Stellantis, the world's fourth-largest automaker, is quietly reintroducing diesel engines across at least seven European car and van models, a strategic about-turn that underscores just how badly the industry's electrification timetable has collided with commercial reality.


The reversal, which began in late 2025 under new chief executive Antonio Filosa, spans models from the Peugeot 308 and DS No. 4 hatchback to a swathe of commercial vehicles including the Opel Combo, Citroën Berlingo and Peugeot Rifter. A newly developed 2.2-litre diesel has already debuted on the Opel Zafira. The company framed the move as demand-led, with a spokesperson confirming that Stellantis had opted to maintain diesel in its portfolio and, in some cases, expand availability.

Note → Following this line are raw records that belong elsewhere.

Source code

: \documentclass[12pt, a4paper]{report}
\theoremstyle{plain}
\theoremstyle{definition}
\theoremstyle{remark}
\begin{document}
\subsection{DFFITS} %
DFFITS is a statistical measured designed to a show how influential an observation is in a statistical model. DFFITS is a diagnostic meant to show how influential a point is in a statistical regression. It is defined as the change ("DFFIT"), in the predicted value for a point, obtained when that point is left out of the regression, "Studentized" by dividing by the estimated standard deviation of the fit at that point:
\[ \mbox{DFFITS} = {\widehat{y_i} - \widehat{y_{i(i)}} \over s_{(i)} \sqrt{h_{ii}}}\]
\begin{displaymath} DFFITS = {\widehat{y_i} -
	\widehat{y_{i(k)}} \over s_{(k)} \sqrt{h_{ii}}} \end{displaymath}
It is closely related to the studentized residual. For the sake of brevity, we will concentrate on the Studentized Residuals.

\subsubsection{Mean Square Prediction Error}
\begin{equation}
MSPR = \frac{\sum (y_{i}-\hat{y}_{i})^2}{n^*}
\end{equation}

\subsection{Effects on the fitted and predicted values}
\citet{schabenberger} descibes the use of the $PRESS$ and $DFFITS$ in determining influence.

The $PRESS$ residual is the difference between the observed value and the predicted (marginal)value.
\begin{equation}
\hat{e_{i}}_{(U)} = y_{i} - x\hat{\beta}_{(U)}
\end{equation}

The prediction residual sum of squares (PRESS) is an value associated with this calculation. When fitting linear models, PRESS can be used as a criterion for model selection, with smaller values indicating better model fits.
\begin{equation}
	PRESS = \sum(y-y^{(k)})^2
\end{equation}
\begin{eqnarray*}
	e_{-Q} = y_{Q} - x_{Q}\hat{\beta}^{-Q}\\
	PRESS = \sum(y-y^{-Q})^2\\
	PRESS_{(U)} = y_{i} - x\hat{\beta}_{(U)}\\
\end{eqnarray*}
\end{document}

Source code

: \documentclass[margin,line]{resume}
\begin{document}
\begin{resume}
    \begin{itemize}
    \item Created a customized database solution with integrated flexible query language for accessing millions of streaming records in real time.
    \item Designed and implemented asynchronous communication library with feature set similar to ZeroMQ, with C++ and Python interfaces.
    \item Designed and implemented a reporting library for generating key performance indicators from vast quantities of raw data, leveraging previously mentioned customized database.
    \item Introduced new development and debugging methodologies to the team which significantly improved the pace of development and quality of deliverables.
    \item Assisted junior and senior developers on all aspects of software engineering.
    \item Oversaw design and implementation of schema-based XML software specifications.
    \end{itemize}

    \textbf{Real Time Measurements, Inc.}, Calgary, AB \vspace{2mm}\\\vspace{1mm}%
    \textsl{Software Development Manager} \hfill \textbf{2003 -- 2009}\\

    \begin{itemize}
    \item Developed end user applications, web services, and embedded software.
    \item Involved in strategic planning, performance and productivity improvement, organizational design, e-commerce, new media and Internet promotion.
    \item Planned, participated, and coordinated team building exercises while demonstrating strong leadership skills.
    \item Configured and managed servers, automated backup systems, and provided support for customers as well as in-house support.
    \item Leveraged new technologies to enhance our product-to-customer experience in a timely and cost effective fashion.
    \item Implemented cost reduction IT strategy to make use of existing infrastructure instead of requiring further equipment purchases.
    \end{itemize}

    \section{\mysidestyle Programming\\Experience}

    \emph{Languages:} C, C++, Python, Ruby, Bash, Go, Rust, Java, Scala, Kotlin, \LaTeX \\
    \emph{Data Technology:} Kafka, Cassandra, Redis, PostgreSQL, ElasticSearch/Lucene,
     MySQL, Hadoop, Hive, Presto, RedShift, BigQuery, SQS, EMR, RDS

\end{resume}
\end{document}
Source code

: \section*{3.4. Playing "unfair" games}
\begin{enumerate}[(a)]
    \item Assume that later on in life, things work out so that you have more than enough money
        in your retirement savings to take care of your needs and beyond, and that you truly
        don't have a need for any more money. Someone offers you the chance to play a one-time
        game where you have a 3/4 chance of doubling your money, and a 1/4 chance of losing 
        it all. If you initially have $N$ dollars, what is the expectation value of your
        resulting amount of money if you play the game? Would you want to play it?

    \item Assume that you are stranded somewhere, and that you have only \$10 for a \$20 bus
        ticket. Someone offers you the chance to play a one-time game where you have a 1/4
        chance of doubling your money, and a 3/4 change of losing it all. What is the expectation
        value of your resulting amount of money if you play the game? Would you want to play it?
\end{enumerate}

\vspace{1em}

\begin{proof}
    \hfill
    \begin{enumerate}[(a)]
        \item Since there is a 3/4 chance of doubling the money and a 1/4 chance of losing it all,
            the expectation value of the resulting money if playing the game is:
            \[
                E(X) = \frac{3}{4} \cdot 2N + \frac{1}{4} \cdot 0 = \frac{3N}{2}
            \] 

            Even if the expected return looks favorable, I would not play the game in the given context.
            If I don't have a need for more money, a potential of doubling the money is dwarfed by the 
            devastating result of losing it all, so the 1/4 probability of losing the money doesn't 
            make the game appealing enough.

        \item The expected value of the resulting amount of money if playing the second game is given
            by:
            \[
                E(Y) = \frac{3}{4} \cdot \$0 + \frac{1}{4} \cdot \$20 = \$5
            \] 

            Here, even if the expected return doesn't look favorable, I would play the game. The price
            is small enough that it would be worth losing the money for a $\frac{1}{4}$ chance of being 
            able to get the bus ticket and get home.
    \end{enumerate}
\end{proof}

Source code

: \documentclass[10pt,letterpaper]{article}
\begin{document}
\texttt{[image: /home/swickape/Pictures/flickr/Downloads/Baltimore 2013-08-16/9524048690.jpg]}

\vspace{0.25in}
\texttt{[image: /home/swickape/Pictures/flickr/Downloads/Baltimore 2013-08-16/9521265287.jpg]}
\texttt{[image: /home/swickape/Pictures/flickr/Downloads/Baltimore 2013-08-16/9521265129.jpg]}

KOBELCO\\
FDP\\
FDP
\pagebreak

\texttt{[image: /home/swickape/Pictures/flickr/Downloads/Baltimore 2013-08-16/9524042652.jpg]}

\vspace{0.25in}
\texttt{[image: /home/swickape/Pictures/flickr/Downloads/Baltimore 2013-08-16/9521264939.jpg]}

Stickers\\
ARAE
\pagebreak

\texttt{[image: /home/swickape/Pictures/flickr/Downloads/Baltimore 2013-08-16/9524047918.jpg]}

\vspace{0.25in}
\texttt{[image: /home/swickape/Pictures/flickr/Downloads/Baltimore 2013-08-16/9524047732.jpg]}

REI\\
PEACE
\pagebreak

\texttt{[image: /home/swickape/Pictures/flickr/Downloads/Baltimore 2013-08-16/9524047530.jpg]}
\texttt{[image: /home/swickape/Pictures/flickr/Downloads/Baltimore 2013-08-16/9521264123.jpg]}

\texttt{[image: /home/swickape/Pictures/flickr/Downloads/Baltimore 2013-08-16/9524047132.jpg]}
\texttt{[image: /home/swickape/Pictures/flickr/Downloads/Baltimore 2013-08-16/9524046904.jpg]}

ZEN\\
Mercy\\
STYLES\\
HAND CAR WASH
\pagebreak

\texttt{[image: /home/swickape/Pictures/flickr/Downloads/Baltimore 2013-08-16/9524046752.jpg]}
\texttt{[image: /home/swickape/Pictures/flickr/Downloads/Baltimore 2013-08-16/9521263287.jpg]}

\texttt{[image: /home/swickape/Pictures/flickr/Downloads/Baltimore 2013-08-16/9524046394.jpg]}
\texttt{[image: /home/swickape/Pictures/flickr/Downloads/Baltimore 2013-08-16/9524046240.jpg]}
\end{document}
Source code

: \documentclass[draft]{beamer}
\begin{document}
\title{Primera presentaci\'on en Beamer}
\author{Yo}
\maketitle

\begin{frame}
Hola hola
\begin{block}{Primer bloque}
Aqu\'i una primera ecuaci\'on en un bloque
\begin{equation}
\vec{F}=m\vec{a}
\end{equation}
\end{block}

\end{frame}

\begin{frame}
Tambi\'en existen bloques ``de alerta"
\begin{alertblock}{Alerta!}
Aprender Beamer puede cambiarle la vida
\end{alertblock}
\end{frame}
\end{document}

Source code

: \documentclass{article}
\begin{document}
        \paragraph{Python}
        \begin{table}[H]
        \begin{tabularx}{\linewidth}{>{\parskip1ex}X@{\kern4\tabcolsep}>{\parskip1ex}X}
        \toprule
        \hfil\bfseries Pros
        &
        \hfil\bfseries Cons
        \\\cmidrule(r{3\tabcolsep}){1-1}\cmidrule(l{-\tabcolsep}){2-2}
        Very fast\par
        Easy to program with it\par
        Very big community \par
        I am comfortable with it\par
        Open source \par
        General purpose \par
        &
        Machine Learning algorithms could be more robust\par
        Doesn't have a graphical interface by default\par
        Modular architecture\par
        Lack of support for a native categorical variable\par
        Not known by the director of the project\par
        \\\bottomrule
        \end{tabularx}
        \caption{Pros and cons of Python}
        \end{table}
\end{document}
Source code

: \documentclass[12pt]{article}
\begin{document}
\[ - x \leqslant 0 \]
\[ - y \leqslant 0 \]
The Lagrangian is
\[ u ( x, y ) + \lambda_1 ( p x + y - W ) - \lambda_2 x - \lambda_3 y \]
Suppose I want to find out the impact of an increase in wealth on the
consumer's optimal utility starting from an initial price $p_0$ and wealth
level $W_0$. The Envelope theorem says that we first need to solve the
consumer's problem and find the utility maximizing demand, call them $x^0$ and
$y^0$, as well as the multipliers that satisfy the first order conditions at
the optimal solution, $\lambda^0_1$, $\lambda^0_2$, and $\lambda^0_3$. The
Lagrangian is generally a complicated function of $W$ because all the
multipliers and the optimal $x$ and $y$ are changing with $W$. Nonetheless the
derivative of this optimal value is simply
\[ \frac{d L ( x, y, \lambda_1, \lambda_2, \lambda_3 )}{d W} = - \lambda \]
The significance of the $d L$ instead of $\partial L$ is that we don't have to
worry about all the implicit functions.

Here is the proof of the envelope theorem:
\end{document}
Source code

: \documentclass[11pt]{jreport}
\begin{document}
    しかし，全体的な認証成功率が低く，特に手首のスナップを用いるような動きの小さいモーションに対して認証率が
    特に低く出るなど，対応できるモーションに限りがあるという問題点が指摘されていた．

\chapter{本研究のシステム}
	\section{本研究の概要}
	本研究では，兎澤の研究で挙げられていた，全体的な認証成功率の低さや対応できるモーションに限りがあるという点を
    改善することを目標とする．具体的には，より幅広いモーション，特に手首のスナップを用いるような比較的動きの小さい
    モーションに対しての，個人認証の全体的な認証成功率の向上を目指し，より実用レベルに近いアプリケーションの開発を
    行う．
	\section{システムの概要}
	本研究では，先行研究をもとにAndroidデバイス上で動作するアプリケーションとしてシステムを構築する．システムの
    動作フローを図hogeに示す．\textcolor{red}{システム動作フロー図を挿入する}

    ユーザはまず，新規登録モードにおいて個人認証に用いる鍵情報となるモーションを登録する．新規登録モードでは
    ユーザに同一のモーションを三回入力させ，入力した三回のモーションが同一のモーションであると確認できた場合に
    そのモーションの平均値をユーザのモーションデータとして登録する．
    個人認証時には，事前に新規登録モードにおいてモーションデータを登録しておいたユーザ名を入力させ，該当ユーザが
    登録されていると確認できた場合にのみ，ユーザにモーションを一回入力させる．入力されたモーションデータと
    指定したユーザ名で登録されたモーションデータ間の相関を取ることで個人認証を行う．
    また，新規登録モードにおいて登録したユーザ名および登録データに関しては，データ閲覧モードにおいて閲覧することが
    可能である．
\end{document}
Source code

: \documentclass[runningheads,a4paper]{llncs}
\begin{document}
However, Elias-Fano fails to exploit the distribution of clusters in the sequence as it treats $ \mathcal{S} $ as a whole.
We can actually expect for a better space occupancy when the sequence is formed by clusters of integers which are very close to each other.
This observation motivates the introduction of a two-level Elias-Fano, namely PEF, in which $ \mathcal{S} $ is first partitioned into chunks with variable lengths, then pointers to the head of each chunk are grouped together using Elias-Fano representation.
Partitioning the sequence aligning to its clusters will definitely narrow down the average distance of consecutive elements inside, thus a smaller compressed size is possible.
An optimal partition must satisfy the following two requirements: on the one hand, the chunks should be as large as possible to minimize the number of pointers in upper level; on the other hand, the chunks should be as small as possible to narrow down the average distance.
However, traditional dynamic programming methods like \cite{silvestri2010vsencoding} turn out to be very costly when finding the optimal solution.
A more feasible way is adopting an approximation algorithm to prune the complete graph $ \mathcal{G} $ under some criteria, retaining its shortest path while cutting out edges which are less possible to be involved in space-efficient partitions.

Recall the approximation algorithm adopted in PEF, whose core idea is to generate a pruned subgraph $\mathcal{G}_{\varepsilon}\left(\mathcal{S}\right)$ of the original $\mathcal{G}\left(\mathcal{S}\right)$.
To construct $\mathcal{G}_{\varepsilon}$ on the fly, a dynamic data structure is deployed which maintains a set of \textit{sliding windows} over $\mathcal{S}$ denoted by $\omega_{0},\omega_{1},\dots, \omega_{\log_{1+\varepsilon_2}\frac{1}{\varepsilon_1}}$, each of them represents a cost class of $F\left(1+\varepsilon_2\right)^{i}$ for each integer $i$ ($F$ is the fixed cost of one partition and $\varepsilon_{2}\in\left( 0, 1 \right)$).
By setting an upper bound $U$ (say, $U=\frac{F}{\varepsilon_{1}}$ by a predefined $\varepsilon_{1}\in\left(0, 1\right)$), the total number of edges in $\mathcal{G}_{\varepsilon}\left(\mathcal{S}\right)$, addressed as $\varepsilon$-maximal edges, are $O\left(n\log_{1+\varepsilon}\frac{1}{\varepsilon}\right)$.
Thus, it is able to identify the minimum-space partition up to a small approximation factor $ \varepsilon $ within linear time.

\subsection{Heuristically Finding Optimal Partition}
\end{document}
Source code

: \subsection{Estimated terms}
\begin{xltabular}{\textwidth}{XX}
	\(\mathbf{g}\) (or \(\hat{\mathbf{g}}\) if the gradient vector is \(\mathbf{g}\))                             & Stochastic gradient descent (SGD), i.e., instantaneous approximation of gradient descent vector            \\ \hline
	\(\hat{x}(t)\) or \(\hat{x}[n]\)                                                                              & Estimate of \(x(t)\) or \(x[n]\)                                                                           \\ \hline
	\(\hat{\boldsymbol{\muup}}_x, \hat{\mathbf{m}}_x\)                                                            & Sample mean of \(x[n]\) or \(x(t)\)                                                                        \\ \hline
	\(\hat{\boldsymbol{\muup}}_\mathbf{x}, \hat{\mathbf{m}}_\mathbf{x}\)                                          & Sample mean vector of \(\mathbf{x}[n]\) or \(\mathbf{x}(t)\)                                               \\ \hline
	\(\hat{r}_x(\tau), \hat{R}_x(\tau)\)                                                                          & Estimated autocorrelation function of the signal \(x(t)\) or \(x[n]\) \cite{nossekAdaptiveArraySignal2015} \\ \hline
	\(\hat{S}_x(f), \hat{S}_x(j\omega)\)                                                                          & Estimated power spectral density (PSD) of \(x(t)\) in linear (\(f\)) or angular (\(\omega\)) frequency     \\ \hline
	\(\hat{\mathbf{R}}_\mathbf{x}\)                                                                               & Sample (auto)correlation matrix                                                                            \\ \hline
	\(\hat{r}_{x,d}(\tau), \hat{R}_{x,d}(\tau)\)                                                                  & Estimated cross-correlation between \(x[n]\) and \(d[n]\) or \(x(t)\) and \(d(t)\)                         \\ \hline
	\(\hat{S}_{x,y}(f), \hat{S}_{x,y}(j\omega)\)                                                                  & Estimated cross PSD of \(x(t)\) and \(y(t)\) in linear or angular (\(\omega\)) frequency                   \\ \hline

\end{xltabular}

The timing is pointed. Earlier this month Stellantis disclosed €22.2 billion in charges linked to the wholesale reset of its electrification strategy and product plans, driving an estimated net loss of up to €21 billion for 2025 — the worst in the group's four-year history. The dividend has been suspended, and the board has authorised up to €5 billion in hybrid bond issuances to shore up the balance sheet. European sales fell 3.9 per cent last year, following a 7.3 per cent decline in 2024.


The diesel pivot carries a certain competitive logic. Chinese rivals that dominate the EV segment have virtually no presence in diesel, offering Stellantis a niche where price-sensitive European buyers face limited choice. Diesel's share of EU new car registrations fell to just under eight per cent in 2025 — a fraction of the fifty per cent it commanded before the Dieselgate scandal — but the field is now so depleted that margins may prove more defensible.


Yet the strategy sits uneasily alongside Brussels' CO₂ reduction trajectory. With fleet-wide targets tightening through 2035, expanding diesel availability risks complicating compliance at precisely the moment regulators have offered the industry more flexibility through the Automotive Package. For Stellantis, the bet is that pragmatism will buy time — and revenue — while its longer-term electric portfolio catches up.